A flat foot is a medical condition where the arch of the foot collapses and the entire sole of the foot come into complete or near-complete contact with the ground. In some people, the arch may never develop either in one foot or both feet. Most people with flat foot can be treated without surgery, using orthotics and braces.
A flat foot may be caused by conditions such as posterior tibial tendon dysfunction (PTTD), arthritis, injury, diabetic collapse or Charcot foot, etc. Among these, PTTD is believed to be the most common cause. A tendon attaches muscles to bones, and the posterior tibial tendon attaches the calf muscle to the bones on the inside of the foot.
This tendon holds up the arch and supports the foot when walking. An inflammation or tear to the tendon causes the arch to collapse. Women, athletes, and people over 40 are at great risk of forming such problem. Some of the common risks associated with this problem include obesity, diabetes and hypertension.
Flat foot may also be caused by rheumatoid arthritis that attacks both cartilage in the joints and ligaments supporting the foot. It affects either the back of the foot or middle of the foot and besides pain, causes the arch to collapse. Ligament injury or fractures and dislocation of the bone in the mid-foot may tear the ligament and cause the foot to get flat.
Diabetes or nerve problems may also cause the arch to collapse. This type of collapse is considered to be severe as the patient doesn’t feel pain while the arch collapses. Moreover, the ligaments do not hold the bones in place and the bones fracture and disintegrate without any pain.
- Pain at posterior tibial tendon, lying on the inside of the foot and ankle.

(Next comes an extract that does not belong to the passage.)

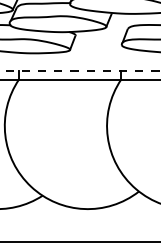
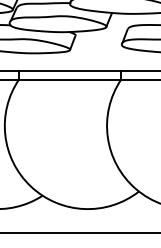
line at (80, 71): dashed -> solid
line at (79, 242) position: (79, 242) -> (79, 233)
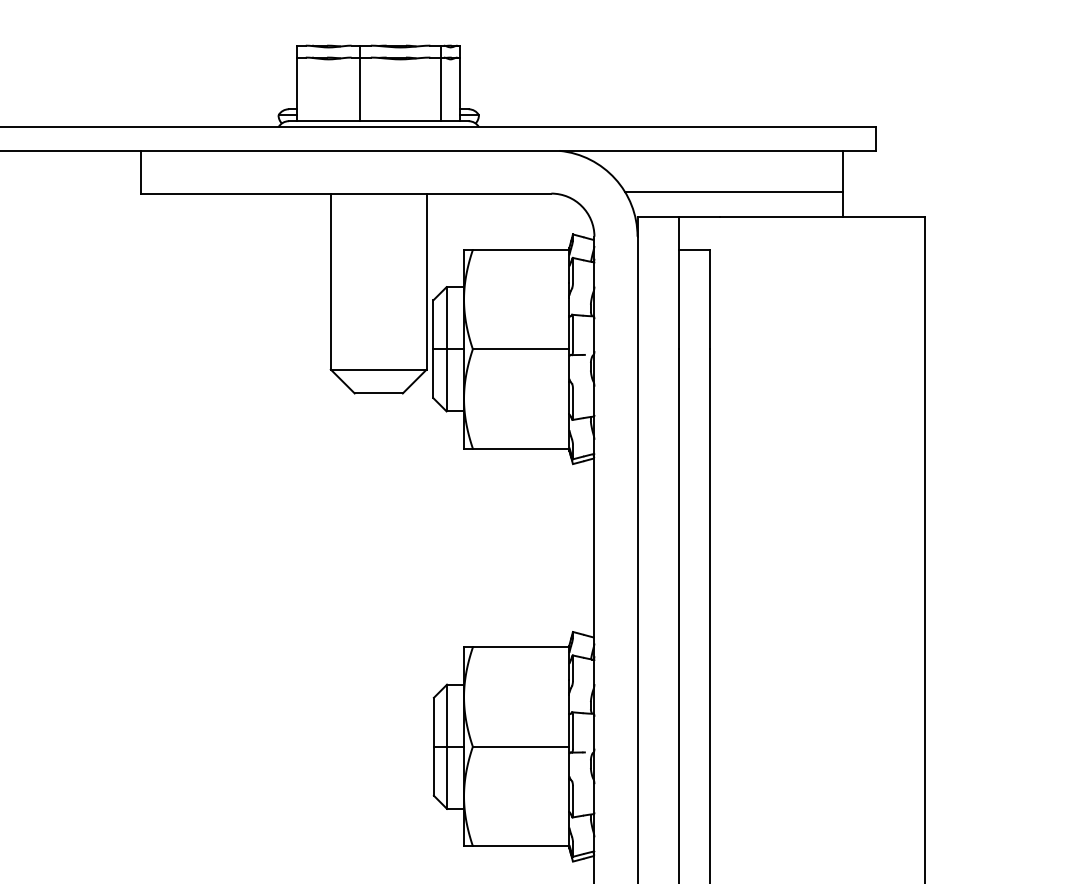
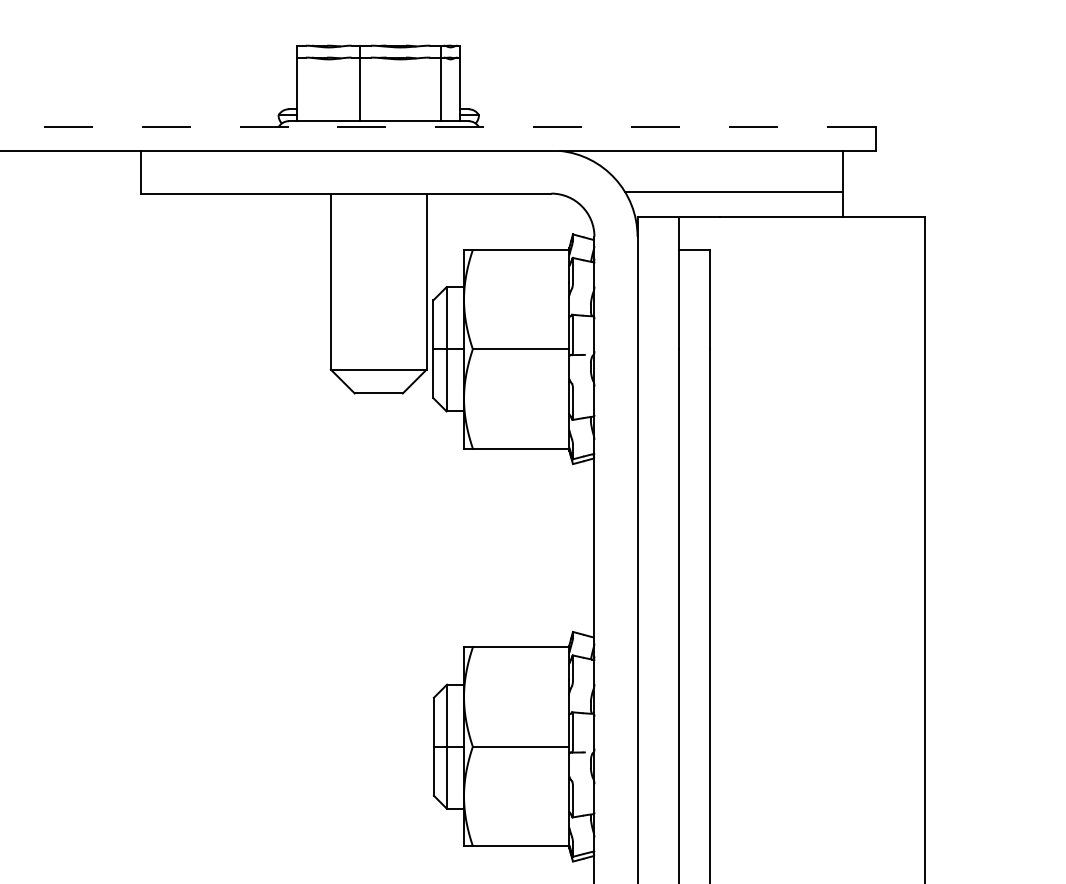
line at (437, 127): solid -> dashed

- Pain that gets worse with activity. High intensity activities such as running may become difficult and in some cases, it may even be difficult for patients to walk or stand for long periods.
- Foot collapse may shift the position of the heel bone and put pressure on the outside of the ankle bone. This may cause pain on the outer ankle.
- Patients with prior injury or arthritis of the mid-foot may experience painful and bony bumps on the top and inside of the foot. This condition makes it difficult to wear shoes.
- In diabetics, swelling may occur or a large bump may form on the bottom of foot.
A doctor diagnoses flat foot by performing a thorough examination of the patient’s foot and ankle. X-rays are often taken to examine the location of the bones, the conditions of the bones, and the amount of foot collapse. MRI’s are often recommended to determine the amount of damage done to the tendons. Another diagnosis test is wet footprint test where the patient is asked to wet their feet in water and stand on a smooth level surface. The flatter a foot is, the more it makes a contact with the surface leaving footprints.
Conditions such as tarsal coalition or accessory navicular, that cause flat foot should be treated by early teen years before the bone structure firms up. Another condition, rheumatoid arthritis, may result in deformity of the joint. In such cases, ankle fusion is recommended.
For foot or lower leg pain, or conditions affecting the knees or lower back, treatment may be done using orthoses such as arch support, foot gymnastics or other exercises recommended by a therapist. Orthoses raise the arch and over a period of time allows the foot to adjust gradually. Surgery for flat foot is usually the last option and is often time consuming and expensive.